## Records to process
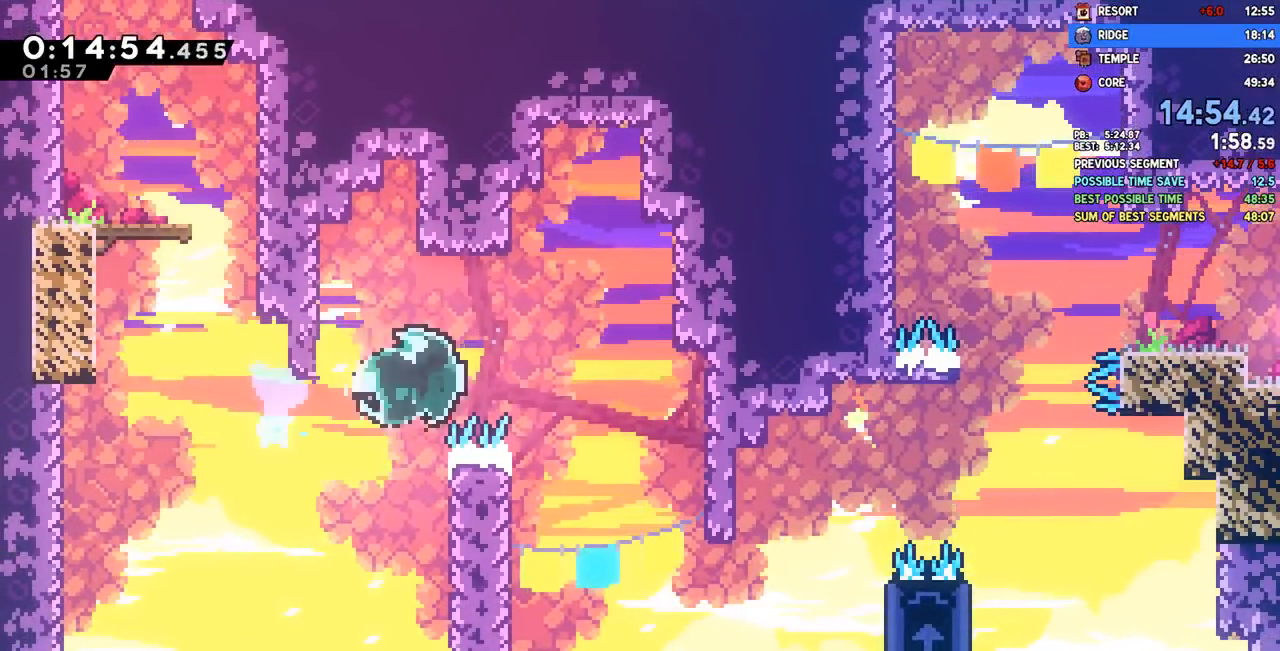
Gameplay with a controller (PlayStation layout); each line is a JSON object with the inputs held at the frame after it. "events" lists button and stick changes between this image and that frame as [ms after this image, input, new state], when the widget could be followed in between. Not read: R1.
{"buttons": ["DPAD_DOWN", "DPAD_RIGHT"], "left_stick": "center", "right_stick": "center", "events": [[50, "SQUARE", "up"], [233, "DPAD_DOWN", "down"], [283, "DPAD_RIGHT", "up"], [500, "DPAD_RIGHT", "down"]]}
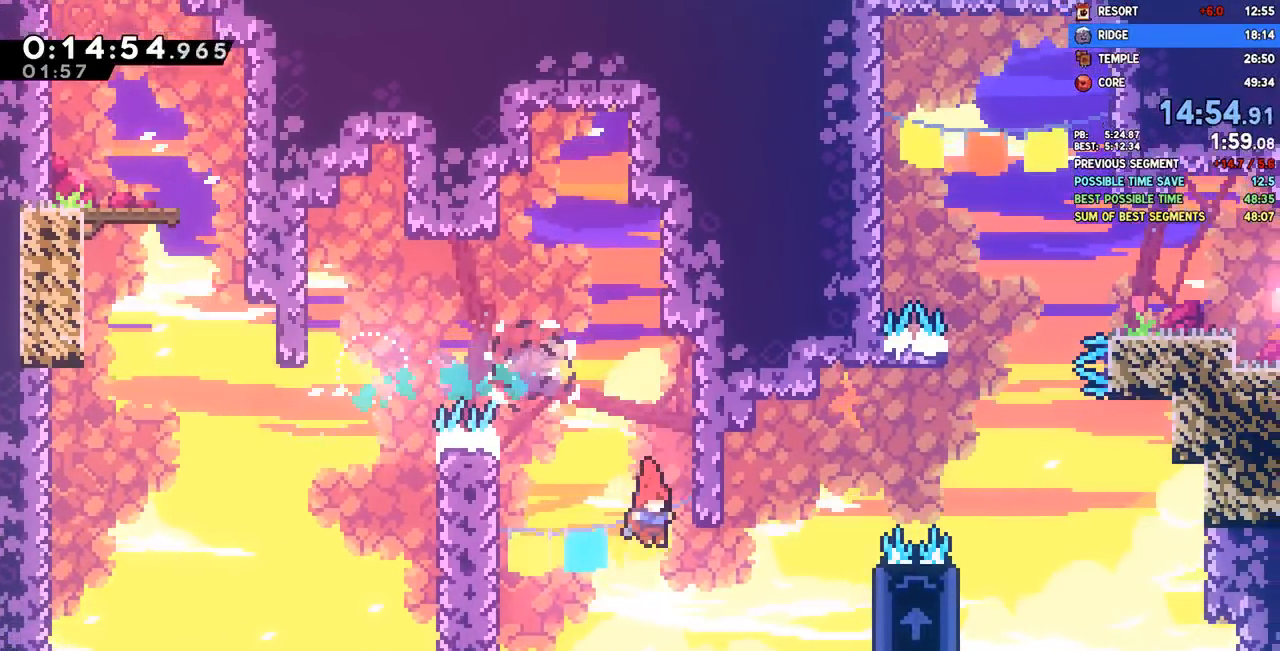
{"buttons": ["CROSS", "R2", "DPAD_RIGHT"], "left_stick": "center", "right_stick": "center", "events": [[17, "DPAD_DOWN", "up"], [50, "SQUARE", "down"], [183, "SQUARE", "up"], [383, "R2", "down"], [400, "CROSS", "down"]]}
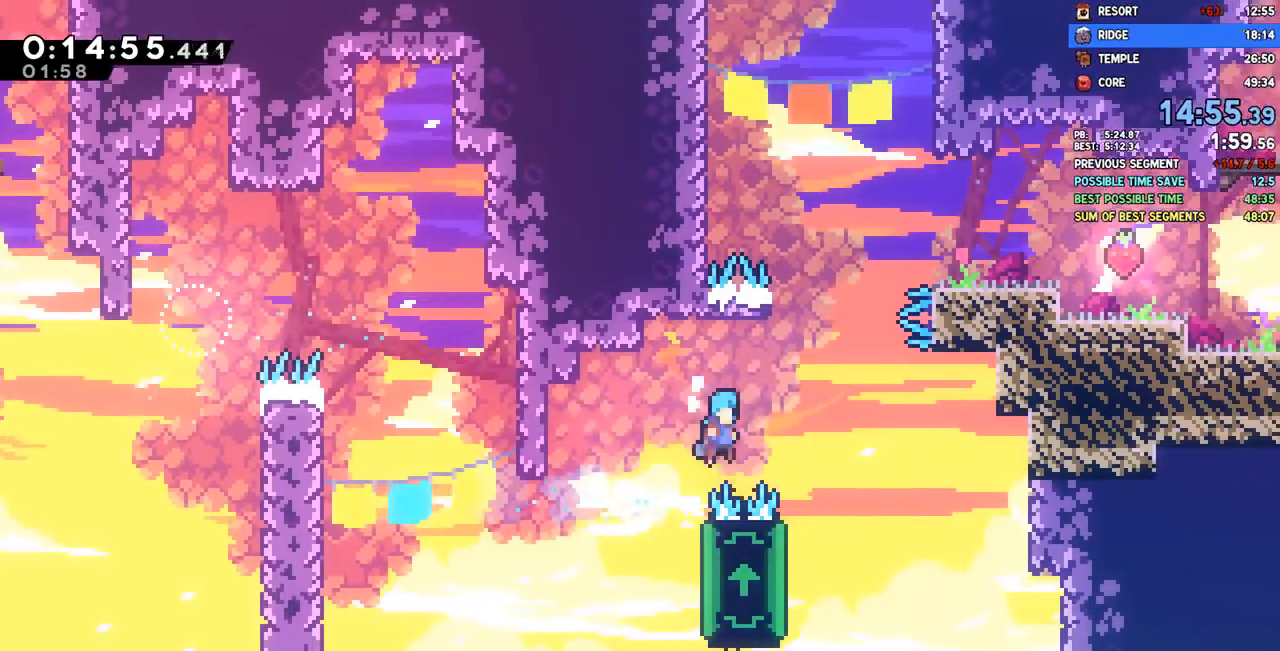
{"buttons": ["R2", "DPAD_UP"], "left_stick": "center", "right_stick": "center"}
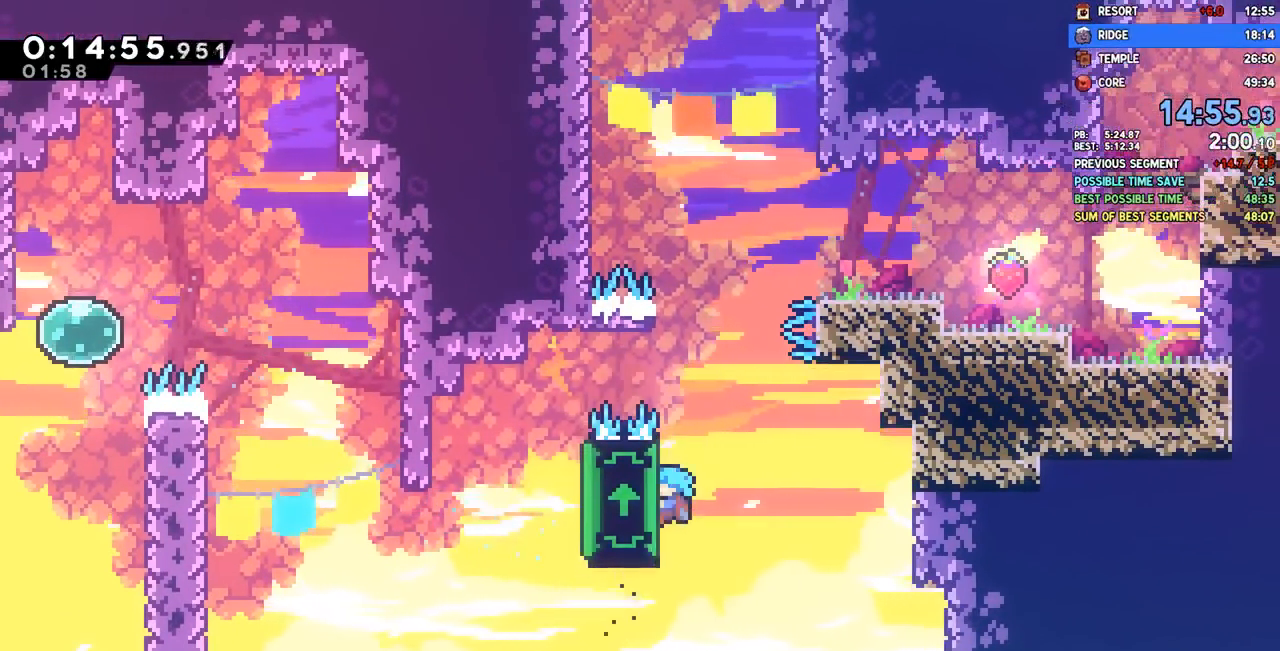
{"buttons": ["CROSS", "R2", "DPAD_RIGHT"], "left_stick": "center", "right_stick": "center", "events": [[333, "CROSS", "down"], [417, "DPAD_RIGHT", "down"], [450, "DPAD_UP", "up"]]}
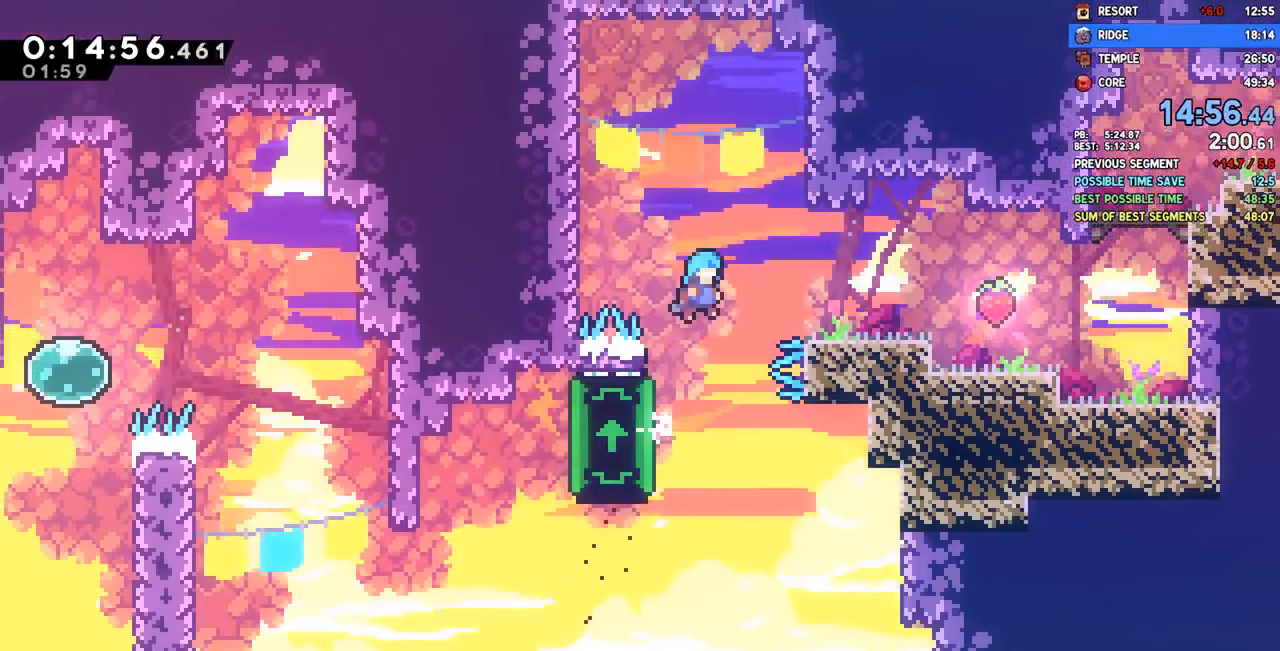
{"buttons": ["SQUARE", "DPAD_DOWN", "DPAD_RIGHT"], "left_stick": "center", "right_stick": "center", "events": [[50, "CROSS", "up"], [67, "R2", "up"], [283, "DPAD_RIGHT", "up"], [383, "DPAD_DOWN", "down"], [417, "DPAD_RIGHT", "down"], [467, "SQUARE", "down"]]}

## Brief
Nothing but the pictures may be dropped as you repeat the listing above exactly.

## Reply to the task
Gameplay with a controller (PlayStation layout); each line is a JSON object with the inputs held at the frame after it. "events" lists button and stick changes between this image and that frame as [ms after this image, input, new state], when the widget could be followed in between. Not read: R1.
{"buttons": ["DPAD_DOWN", "DPAD_RIGHT"], "left_stick": "center", "right_stick": "center", "events": [[50, "SQUARE", "up"], [233, "DPAD_DOWN", "down"], [283, "DPAD_RIGHT", "up"], [500, "DPAD_RIGHT", "down"]]}
{"buttons": ["CROSS", "R2", "DPAD_RIGHT"], "left_stick": "center", "right_stick": "center", "events": [[17, "DPAD_DOWN", "up"], [50, "SQUARE", "down"], [183, "SQUARE", "up"], [383, "R2", "down"], [400, "CROSS", "down"]]}
{"buttons": ["R2", "DPAD_UP"], "left_stick": "center", "right_stick": "center"}
{"buttons": ["CROSS", "R2", "DPAD_RIGHT"], "left_stick": "center", "right_stick": "center", "events": [[333, "CROSS", "down"], [417, "DPAD_RIGHT", "down"], [450, "DPAD_UP", "up"]]}
{"buttons": ["SQUARE", "DPAD_DOWN", "DPAD_RIGHT"], "left_stick": "center", "right_stick": "center", "events": [[50, "CROSS", "up"], [67, "R2", "up"], [283, "DPAD_RIGHT", "up"], [383, "DPAD_DOWN", "down"], [417, "DPAD_RIGHT", "down"], [467, "SQUARE", "down"]]}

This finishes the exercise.